##### Records to use
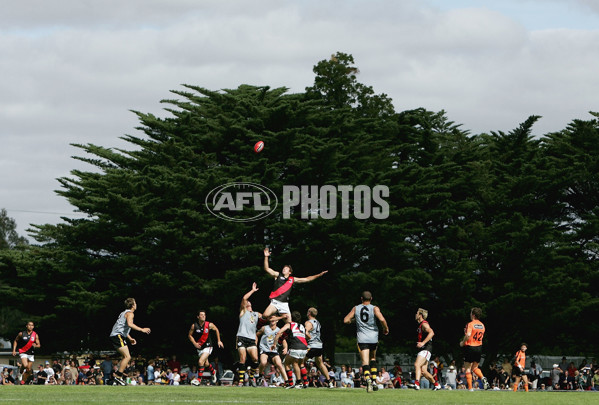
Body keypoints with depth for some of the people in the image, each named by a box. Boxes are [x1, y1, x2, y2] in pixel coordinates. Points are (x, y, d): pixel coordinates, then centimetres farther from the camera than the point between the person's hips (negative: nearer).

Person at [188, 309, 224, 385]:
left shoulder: (209, 325, -13)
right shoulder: (194, 326, -11)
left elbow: (216, 330, 7)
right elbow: (190, 335, 2)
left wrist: (219, 341, 8)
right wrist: (194, 343, -14)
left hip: (207, 346, -3)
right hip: (199, 347, 3)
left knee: (200, 362, -21)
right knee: (206, 364, 20)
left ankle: (199, 379, -13)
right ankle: (213, 372, 51)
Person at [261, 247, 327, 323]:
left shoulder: (292, 279, 15)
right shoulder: (278, 275, 9)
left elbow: (307, 279, 19)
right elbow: (267, 269, -1)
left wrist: (319, 275, 15)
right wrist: (266, 257, -13)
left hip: (284, 304, 3)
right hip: (275, 302, -3)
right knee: (266, 315, -29)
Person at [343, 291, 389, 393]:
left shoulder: (356, 309, 4)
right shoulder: (374, 308, -2)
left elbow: (346, 320, 4)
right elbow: (382, 319, -17)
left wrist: (352, 320, 25)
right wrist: (386, 328, 1)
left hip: (362, 339, -1)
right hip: (373, 338, 1)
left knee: (365, 362, -8)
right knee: (373, 359, 22)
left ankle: (368, 380, -32)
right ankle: (374, 381, 16)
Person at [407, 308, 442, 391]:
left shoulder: (424, 324, -10)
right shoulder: (420, 325, 21)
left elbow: (431, 333, -26)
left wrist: (423, 343, -31)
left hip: (426, 349, -10)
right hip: (422, 350, 10)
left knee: (417, 365, -26)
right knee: (423, 371, 9)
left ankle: (416, 384, -40)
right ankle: (436, 384, 22)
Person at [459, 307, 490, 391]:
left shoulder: (470, 324, -12)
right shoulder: (482, 325, 9)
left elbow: (468, 335, -26)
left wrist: (463, 343, -10)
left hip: (470, 347, -6)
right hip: (479, 348, 6)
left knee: (468, 368, 4)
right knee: (475, 367, 19)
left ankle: (470, 388, -1)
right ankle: (483, 378, -8)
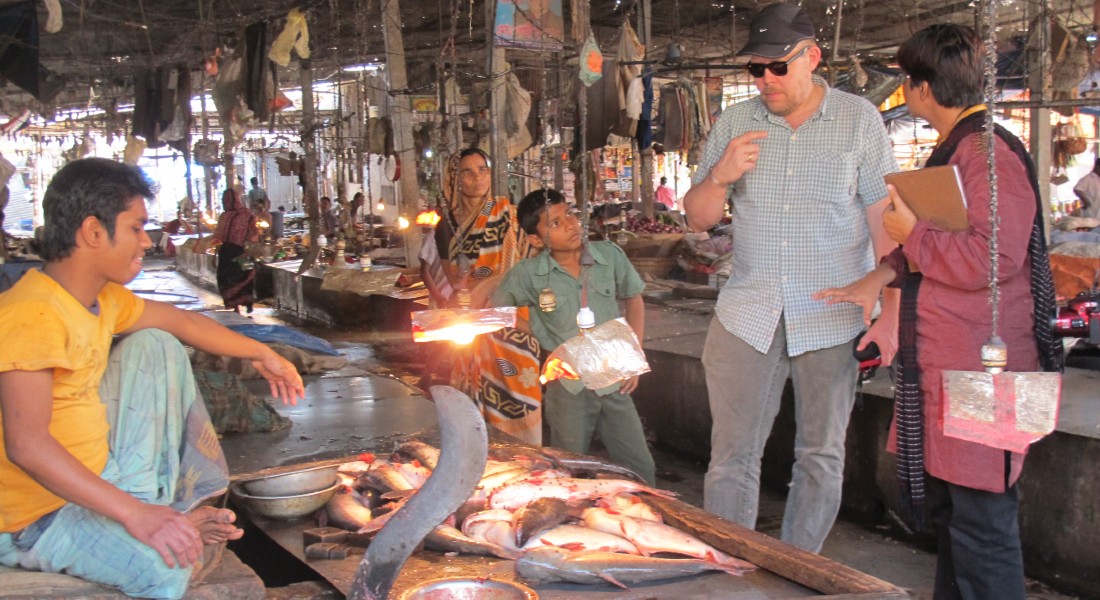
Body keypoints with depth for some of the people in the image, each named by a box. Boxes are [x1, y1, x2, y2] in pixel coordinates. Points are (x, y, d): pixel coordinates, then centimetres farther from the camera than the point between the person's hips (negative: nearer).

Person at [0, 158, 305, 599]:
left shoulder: (103, 298, 3)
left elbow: (181, 321, 21)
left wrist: (262, 355, 27)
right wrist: (133, 514, -37)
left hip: (96, 475, 10)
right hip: (39, 515, -9)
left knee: (155, 345, 11)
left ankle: (194, 501, 11)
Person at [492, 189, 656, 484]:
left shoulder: (610, 255, -6)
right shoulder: (528, 275, -10)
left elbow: (634, 299, 8)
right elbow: (495, 310, 5)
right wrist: (541, 334, -4)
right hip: (568, 390, -1)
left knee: (641, 469, 8)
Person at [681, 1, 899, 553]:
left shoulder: (859, 120, 1)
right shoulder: (734, 123, 7)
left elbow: (886, 220, -2)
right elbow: (698, 218, 9)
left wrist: (892, 311, -10)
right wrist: (719, 176, -12)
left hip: (834, 317, -1)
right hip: (748, 314, 2)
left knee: (821, 457, 7)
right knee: (732, 456, 2)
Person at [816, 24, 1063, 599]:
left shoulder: (990, 152, -17)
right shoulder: (953, 149, 16)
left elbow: (991, 258, -26)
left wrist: (911, 234, -14)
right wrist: (881, 276, 16)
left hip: (978, 368, -11)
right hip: (941, 360, 11)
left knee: (980, 521, -4)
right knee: (946, 506, 20)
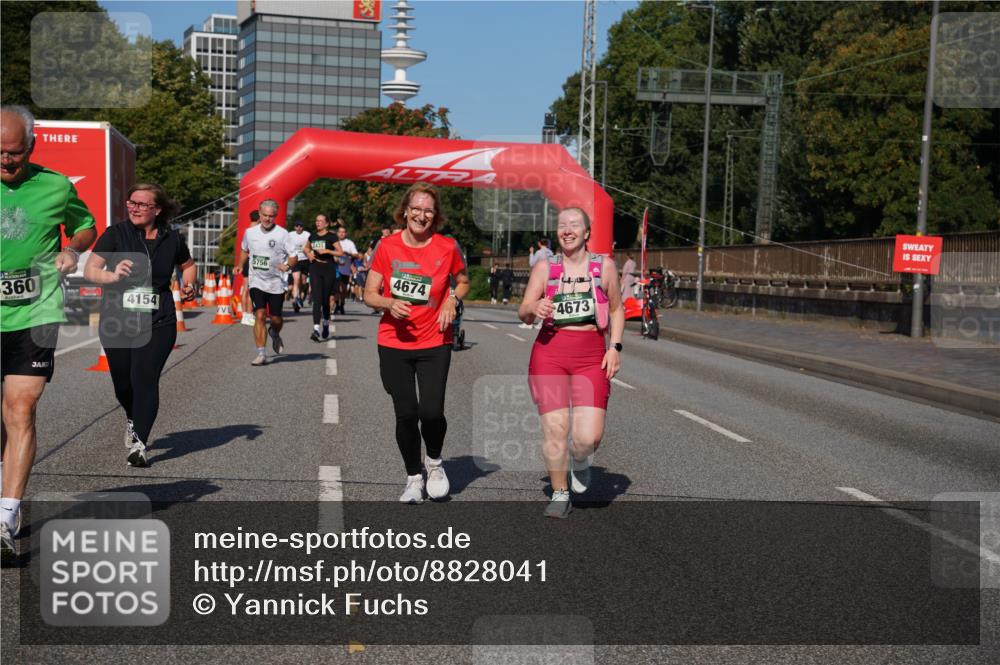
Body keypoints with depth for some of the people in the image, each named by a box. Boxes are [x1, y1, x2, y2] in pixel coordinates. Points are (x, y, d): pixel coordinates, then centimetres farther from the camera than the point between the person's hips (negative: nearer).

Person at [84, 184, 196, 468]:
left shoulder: (171, 239, 4)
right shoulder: (115, 234, -1)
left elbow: (188, 265, 24)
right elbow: (89, 270, -6)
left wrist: (188, 285, 3)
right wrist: (112, 276, -26)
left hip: (157, 324, -1)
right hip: (116, 322, 1)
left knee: (145, 380, -14)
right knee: (122, 384, 11)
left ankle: (139, 444, -13)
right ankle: (133, 420, 43)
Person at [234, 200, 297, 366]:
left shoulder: (282, 234, -7)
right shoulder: (250, 232, 3)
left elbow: (293, 256, -6)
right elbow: (244, 250, 22)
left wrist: (287, 265, -27)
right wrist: (240, 265, 7)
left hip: (276, 282, -1)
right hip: (257, 281, 1)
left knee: (275, 318, 7)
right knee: (259, 316, -12)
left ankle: (275, 336, 43)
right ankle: (261, 354, -9)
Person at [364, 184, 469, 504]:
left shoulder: (448, 247, -3)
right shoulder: (387, 246, -2)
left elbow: (463, 281, 14)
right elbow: (369, 294, 1)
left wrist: (452, 301, -6)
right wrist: (390, 303, -19)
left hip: (434, 344, -1)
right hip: (394, 344, 1)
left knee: (431, 411, -11)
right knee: (405, 414, 2)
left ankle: (434, 461, 23)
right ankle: (414, 477, 25)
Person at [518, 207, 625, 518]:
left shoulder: (604, 265, 7)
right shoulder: (545, 266, 5)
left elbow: (616, 310, 15)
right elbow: (523, 313, 4)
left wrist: (615, 347, 3)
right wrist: (534, 309, -20)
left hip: (591, 356, 0)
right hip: (549, 352, 0)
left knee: (588, 437, -12)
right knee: (554, 429, -4)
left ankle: (581, 460, 25)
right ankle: (560, 494, 17)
##########
Take the lines from the start of the material to the line with "right ankle: (213, 372, 51)", both included, and transcribe them exactly without the pictures.

- _Task solution_
Body keypoints with depth for some of the people in the image, each named by a box. Boxes are [x1, y1, x2, y2] in pixel coordinates. Points are (x, y, d): pixel coordinates, then centimetres farther from the camera than the point between the person's hips (negative: nearer).

Person at [188, 309, 224, 385]:
left shoulder: (209, 325, -13)
right shoulder: (194, 326, -11)
left elbow: (216, 330, 7)
right elbow: (190, 335, 2)
left wrist: (219, 341, 8)
right wrist: (194, 343, -14)
left hip: (207, 346, -3)
right hip: (199, 347, 3)
left knee: (200, 362, -21)
right knee: (206, 364, 20)
left ankle: (199, 379, -13)
right ankle: (213, 372, 51)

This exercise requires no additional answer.